Duchamp eut une étrange expression de tendresse.
— Vous n’êtes pas obligé de faire ça, Lars.
L’air toujours aussi irrité, Fuchs répliqua :
— Bien sûr que non, bordel. Le règlement de l’IAA oblige tout vaisseau recevant un signal de détresse à y répondre avec toute l’assistance possible, vous vous rappelez ça ?
— Mais vous n’avez pas à…
— Si je ne vous viens pas en aide, coupa-t-il, l’IAA va me saquer grave. Ils adoreraient que je sois un exemple. Mais je ne vais pas leur en donner l’occasion.

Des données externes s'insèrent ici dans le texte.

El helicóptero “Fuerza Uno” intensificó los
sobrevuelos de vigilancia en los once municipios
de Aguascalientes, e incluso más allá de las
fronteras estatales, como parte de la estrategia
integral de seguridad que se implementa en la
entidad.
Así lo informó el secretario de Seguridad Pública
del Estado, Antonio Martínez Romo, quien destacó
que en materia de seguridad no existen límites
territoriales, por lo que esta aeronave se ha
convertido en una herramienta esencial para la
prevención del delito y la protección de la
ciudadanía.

J’étudiai son visage sur l’écran principal, au moins deux fois plus grand que nature. C’était un visage plein de colère. Rempli d’une amertume que je ne pouvais pas imaginer. Lars Fuchs avait l’air d’un homme qui toute sa vie avait été contraint de prendre des décisions dramatiques, des décisions qui lui avaient enlevé tout espoir de bonheur. Un visage sans joie : c’était ça qui le différenciait de tous ceux que j’avais pu rencontrer auparavant. Absolument figé. L’impression qu’aucun moment de bonheur ne pourrait plus le toucher. Il avait abandonné tout espoir depuis des années.
Cette observation m’accapara quelques secondes et pendant ce temps Duchamp avait pris sa décision.
— La nacelle peut se briser dans quelques minutes, Lars.
— Mettez-vous en combinaison. Le Lucifer sera prêt au transfert dans… (son regard se dirigea vers un écran hors du champ de la caméra) … douze minutes.
Duchamp eut une profonde inspiration, puis opina.
— O.K., on sera prêts.
— J’y serai, grimaça Fuchs.
Je crus percevoir dans sa voix un soupçon d’étrange douceur.